2009/11/26

"Systemtap tutorial"のまとめ

Systemtapは"DTrace"と"AWK”に触発された、GNU/Linuxカーネル内部を動的にトレースするためのツールです。 オフィシャルサイトで公開されている"Systemtap tutorial"は2007年の日付で、若干古いですが、PDF版の本文12ページの中で基本的な機能についてよくまとめられていると思います。 Reference Manualの方は2009年11月13日の日付で更新されているので、全ての機能について確認する事ができます。

使うだけなら基本的なサンプルだけをコピーして切り貼りしても問題ないと思いますが、 せっかく読んだのでリファレンスやマニュアルページの情報も加えてサンプルだけだと読み解くのが難しそうな点を中心にメモを残しておきます。

全体の構成

チュートリアルは以下のセクションに分けられています。 この流れに沿ってまとめていきます。

  1. Tracing
  2. Analysis
  3. Tapsets
  4. Further information

Tracing

Systemtapはカーネルが処理を行なう途中に"probe"を仕掛けることで、割り込む事ができます。 あたかも電子回路上にオシロスコープのプローブを当てるようなイメージと一致するのだと思います。 使うプローブの種類を変えれば、違うタイミングや内容を知る事ができるといったところでしょうか。

そういった様々なプローブはSystemtapがbuilt-inで提供していますが、その他に、 "tapset"と呼ばれるライブラリスクリプトの中でユーザーが任意のprobeを組み合せて新たなprobeを定義する事が可能になっています。

後でも出てきますが、このライブラリスクリプト群は通常"/usr/share/systemtap/tapset/"以下に配置されています。

────────────────────────────────────────

やること:
1. Systemtapの文章で、チュートリアルのセクションとして挙げられている名前をすべて書き出してください。
2. Systemtapの文章の最後の文に続けて、この先を書き進めてください。

抜き出した記録:
────────────────────────────────────────

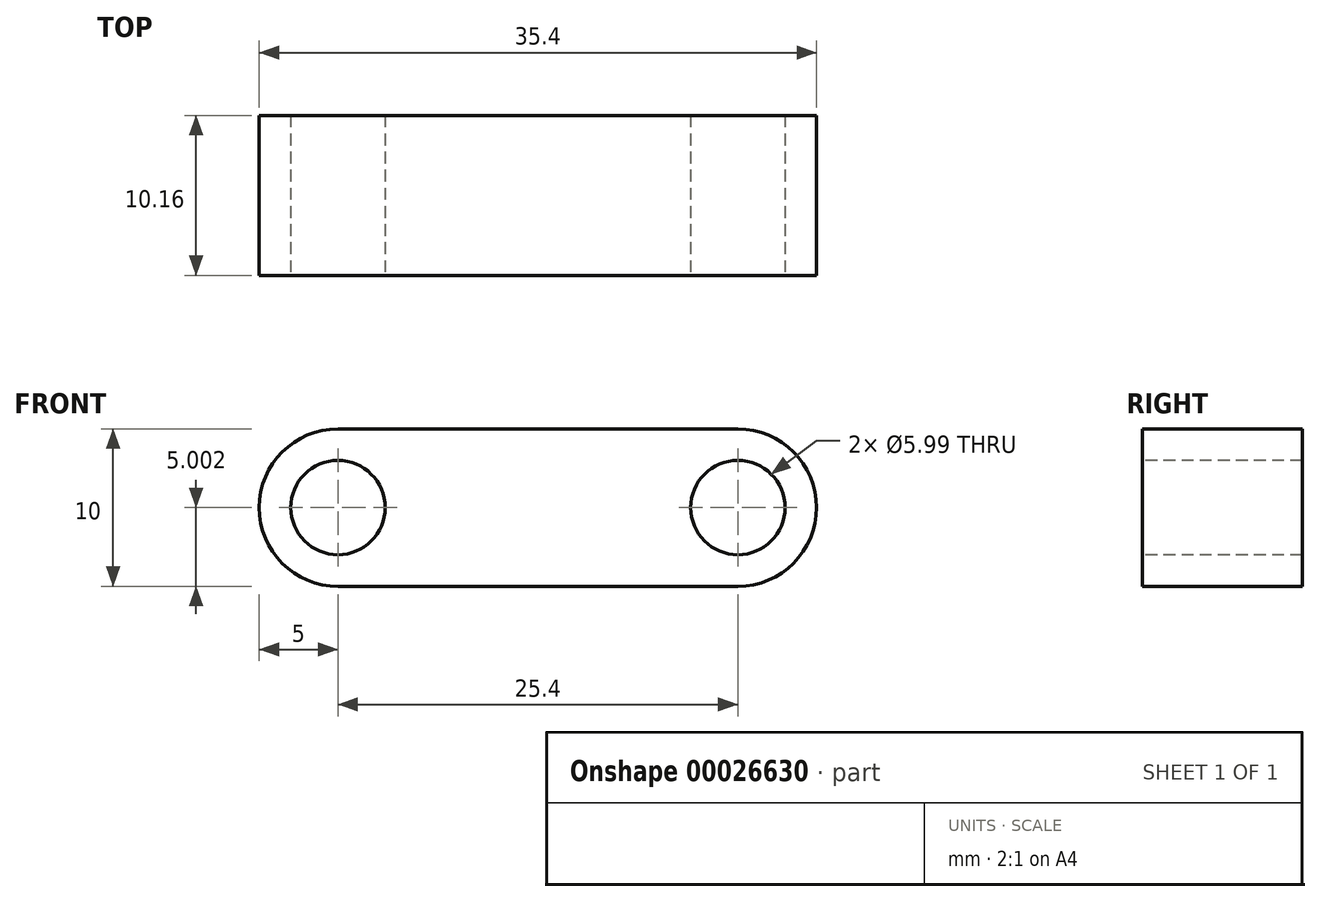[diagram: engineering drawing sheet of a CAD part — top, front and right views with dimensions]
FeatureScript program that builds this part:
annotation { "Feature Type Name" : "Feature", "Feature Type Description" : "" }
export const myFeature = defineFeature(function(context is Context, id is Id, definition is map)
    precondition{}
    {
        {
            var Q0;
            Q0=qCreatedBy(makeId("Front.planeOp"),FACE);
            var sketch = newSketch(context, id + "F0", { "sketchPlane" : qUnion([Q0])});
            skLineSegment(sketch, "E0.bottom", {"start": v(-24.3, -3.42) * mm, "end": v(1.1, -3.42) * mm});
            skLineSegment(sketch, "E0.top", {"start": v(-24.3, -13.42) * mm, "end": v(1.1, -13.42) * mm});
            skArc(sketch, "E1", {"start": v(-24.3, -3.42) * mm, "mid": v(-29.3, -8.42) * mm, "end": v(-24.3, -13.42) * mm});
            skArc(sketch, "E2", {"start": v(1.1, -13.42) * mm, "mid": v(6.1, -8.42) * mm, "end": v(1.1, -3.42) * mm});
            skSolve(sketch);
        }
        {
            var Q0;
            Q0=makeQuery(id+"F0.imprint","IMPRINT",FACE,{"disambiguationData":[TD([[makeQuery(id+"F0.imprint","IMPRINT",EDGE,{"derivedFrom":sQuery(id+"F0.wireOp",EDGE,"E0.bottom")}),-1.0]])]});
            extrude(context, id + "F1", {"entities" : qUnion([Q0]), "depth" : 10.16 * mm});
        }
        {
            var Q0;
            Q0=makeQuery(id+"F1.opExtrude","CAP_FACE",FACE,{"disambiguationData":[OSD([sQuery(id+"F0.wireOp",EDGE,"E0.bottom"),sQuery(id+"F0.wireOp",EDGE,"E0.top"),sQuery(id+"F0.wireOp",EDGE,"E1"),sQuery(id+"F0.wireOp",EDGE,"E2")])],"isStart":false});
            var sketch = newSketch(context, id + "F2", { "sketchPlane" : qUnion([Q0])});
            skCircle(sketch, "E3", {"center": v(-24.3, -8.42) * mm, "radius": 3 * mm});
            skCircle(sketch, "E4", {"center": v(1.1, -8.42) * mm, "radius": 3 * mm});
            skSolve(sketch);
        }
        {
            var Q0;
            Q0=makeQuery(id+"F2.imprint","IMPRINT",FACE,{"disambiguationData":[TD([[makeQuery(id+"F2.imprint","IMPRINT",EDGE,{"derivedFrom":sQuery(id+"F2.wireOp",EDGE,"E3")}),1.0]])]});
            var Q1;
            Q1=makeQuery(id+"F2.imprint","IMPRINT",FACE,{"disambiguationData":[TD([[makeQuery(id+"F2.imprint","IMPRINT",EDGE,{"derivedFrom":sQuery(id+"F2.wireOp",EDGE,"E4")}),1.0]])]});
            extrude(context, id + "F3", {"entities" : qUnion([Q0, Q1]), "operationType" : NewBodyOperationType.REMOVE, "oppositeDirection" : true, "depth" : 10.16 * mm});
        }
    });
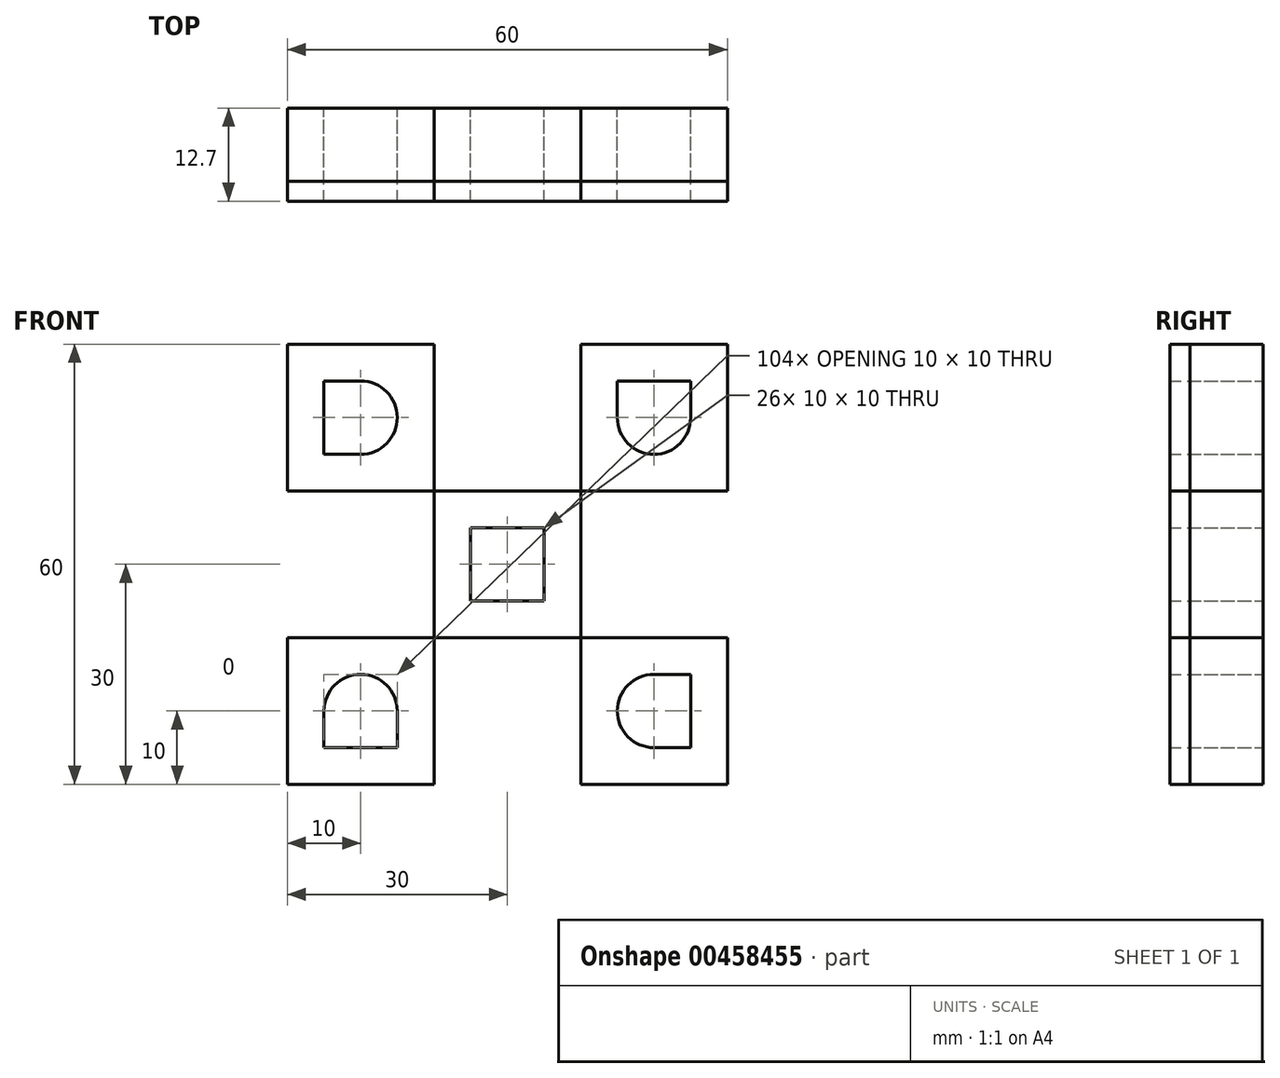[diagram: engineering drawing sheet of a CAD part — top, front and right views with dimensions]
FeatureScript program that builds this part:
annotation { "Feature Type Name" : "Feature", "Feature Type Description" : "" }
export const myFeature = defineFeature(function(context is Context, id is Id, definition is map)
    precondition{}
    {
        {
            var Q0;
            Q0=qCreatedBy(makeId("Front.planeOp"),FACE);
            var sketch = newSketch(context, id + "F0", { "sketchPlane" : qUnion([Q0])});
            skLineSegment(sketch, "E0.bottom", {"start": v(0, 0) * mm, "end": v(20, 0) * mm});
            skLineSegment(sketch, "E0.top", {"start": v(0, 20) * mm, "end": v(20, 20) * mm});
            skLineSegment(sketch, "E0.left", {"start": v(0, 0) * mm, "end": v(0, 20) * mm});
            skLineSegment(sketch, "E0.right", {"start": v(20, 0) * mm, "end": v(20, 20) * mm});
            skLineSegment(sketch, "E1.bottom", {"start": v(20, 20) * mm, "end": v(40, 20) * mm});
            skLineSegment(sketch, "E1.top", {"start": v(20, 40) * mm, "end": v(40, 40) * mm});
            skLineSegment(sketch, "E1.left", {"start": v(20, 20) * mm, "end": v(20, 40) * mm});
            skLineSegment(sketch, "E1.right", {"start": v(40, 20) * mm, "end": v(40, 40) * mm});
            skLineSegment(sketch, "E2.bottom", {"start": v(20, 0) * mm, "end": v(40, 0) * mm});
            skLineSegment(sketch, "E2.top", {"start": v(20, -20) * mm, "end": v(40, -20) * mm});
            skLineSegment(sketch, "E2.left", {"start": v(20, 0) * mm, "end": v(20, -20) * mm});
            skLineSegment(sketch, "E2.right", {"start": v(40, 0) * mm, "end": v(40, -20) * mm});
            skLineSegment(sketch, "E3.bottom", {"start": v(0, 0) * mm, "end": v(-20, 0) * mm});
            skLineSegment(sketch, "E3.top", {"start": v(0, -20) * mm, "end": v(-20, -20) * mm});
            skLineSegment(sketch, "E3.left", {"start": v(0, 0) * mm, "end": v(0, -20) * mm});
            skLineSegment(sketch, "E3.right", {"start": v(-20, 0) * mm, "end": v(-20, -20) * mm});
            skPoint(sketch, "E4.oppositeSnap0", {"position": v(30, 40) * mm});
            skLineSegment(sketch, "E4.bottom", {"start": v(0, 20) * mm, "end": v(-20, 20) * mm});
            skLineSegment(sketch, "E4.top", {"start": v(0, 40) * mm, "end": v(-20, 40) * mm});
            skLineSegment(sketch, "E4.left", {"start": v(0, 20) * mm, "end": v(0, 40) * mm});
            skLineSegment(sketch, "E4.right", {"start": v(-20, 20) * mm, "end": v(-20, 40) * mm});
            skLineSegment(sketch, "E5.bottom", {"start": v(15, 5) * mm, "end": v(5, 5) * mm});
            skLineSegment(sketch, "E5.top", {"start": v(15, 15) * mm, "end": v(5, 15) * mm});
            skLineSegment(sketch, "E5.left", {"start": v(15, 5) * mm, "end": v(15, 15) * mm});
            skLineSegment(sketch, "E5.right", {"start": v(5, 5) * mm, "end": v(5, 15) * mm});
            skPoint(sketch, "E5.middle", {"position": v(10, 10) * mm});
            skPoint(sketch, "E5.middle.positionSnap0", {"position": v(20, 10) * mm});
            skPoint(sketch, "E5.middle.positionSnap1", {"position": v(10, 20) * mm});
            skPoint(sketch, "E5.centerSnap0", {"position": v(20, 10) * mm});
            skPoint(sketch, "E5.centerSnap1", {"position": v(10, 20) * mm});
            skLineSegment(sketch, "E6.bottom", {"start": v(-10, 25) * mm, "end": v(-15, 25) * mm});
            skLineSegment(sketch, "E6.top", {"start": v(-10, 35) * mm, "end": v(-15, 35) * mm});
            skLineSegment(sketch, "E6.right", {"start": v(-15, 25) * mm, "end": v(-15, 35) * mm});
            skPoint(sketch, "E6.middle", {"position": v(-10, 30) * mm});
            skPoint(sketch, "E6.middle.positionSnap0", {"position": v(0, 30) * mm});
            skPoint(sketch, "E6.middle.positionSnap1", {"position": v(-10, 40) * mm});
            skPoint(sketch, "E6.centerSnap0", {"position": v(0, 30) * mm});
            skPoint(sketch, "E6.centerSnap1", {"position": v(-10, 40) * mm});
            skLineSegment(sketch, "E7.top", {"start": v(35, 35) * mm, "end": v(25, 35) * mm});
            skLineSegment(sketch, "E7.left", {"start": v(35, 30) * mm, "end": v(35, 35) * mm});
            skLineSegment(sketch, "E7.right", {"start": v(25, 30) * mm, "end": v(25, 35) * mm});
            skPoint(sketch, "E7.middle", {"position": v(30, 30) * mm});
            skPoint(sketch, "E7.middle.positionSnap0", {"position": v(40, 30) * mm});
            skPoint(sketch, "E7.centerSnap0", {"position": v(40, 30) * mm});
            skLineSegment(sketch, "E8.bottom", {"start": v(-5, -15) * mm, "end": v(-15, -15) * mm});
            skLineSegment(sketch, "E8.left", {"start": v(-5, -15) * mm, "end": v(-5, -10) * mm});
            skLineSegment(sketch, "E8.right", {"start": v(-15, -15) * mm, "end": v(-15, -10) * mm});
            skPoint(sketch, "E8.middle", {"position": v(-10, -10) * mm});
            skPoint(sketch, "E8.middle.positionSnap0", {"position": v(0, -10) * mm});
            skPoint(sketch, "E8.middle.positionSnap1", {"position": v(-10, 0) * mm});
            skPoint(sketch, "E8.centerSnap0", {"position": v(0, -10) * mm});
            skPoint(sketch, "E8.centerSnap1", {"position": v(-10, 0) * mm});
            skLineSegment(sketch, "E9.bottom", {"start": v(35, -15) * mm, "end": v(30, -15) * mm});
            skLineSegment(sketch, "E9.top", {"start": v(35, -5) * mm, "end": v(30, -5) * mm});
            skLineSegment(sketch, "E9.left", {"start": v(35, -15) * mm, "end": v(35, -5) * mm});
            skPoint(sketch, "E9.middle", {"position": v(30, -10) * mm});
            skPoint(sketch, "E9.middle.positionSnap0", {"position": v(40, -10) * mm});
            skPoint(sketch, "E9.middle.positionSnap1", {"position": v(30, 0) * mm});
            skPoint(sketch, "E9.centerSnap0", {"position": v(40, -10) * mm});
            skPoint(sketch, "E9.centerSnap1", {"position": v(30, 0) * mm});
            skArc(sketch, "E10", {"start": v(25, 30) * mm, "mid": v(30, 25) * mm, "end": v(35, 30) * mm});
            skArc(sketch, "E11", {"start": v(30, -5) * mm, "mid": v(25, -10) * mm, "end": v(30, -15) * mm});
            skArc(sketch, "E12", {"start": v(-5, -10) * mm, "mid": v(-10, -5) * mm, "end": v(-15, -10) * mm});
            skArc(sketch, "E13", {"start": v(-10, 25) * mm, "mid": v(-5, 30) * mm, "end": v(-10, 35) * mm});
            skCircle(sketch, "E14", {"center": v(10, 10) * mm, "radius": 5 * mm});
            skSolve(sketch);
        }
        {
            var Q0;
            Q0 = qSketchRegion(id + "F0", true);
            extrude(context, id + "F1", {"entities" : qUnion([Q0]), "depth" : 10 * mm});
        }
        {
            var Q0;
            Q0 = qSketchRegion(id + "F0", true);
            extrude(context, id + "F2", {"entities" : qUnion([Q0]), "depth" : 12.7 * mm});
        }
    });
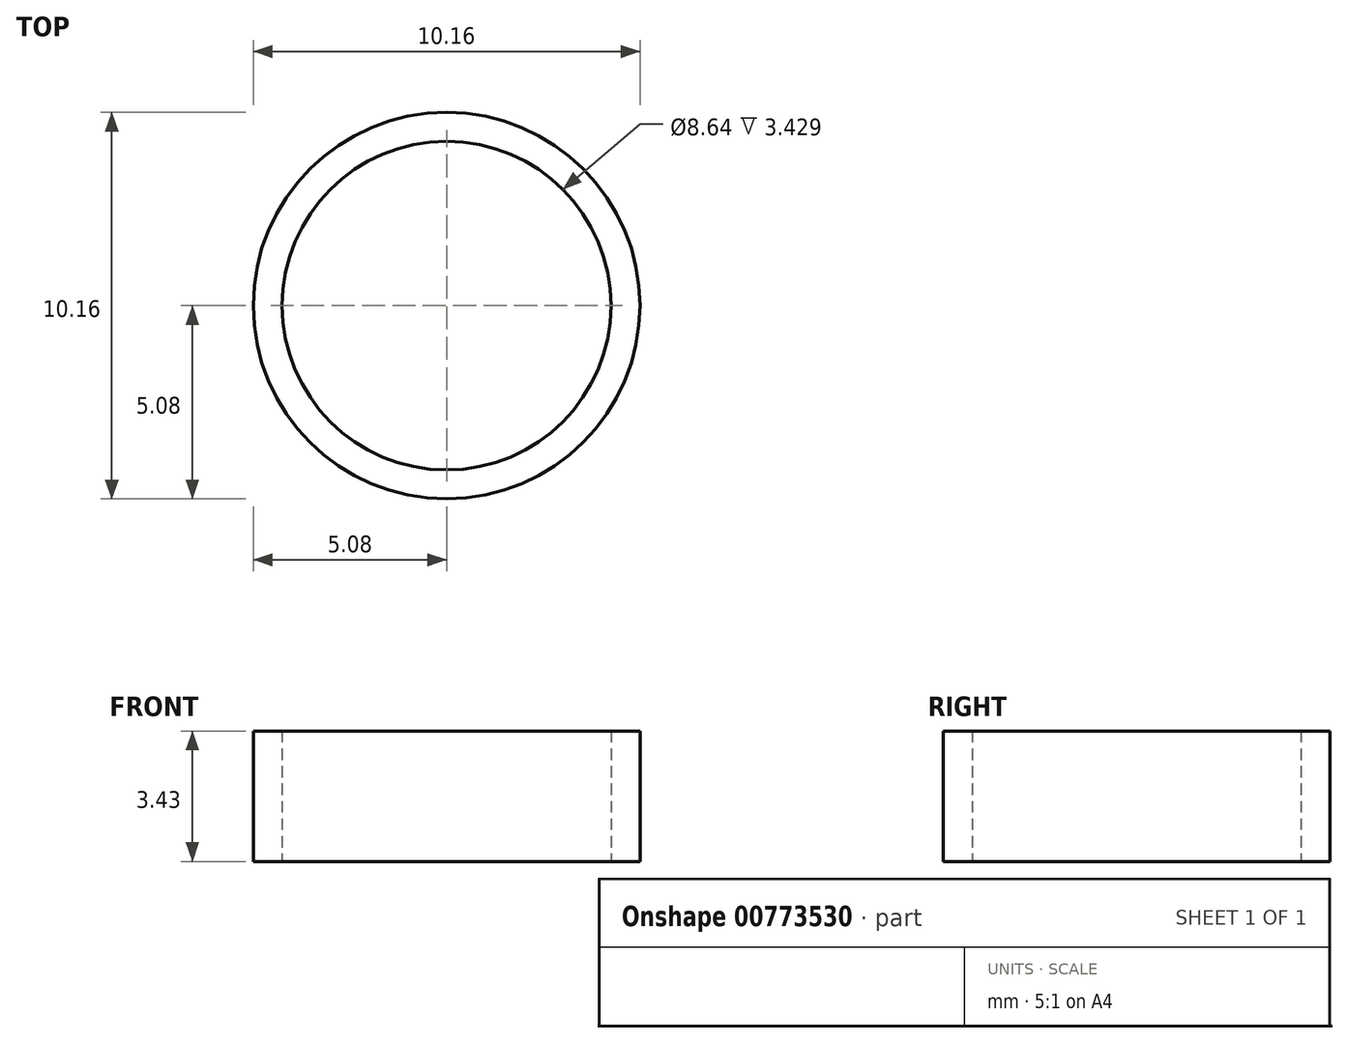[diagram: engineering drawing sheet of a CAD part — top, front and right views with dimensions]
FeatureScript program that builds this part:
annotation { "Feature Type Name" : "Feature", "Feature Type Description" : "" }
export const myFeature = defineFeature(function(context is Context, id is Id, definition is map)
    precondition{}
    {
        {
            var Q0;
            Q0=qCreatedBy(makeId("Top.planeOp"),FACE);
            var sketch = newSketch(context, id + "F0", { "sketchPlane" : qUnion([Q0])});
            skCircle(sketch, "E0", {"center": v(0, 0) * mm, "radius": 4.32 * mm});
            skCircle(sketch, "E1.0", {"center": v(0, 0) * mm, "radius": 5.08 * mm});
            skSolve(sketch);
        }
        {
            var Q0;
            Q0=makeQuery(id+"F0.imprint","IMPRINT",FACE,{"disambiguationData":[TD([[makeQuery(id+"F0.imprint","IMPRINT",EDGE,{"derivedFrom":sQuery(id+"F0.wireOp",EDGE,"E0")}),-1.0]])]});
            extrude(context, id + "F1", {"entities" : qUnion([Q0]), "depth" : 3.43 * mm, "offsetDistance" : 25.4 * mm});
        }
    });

────────────────────────────────────────

それぞれの答え:
1.
1. Tracing
2. Analysis
3. Tapsets
4. Further information

2.
例えば、あらかじめ準備されている"probe begin"や"probe end"を使えばstapが処理を始めたり、終えたりするタイミングで変数の初期化やレポートの出力といった処理を行なわせる事ができます。 ただエラーによって終了する場合は"probe end"は呼ばれないため、"probe error"を使う必要があります。

どのようなプローブ(probe points)が存在するのかは、stapprobes manual pageを参照してください。

ユーザーが記述しなければいけないプログラム本体の流れは、1.データの取得、2.若干の加工、3.出力、になると思います。

"データの取得"について、tid()、execname()等いくつかはチュートリアルに書かれていますが、全体はstapfuncs manual pageにまとめられています。

"データの加工"についての具体的な方法は、あまりチュートリアルには書かれていません。 C言語やAWKで一般的な範囲の四則演算やビット演算、条件式は準備されていて、詳細はリファレンスマニュアルにまとめられています。

"出力"については、とりあえずC言語の"printf"関数と似た構文を提供しています。 Ruby等では"%b"というと数値を2進数表記で表示してくれますが、systemtapではバイト列をそのまま表示してくれます。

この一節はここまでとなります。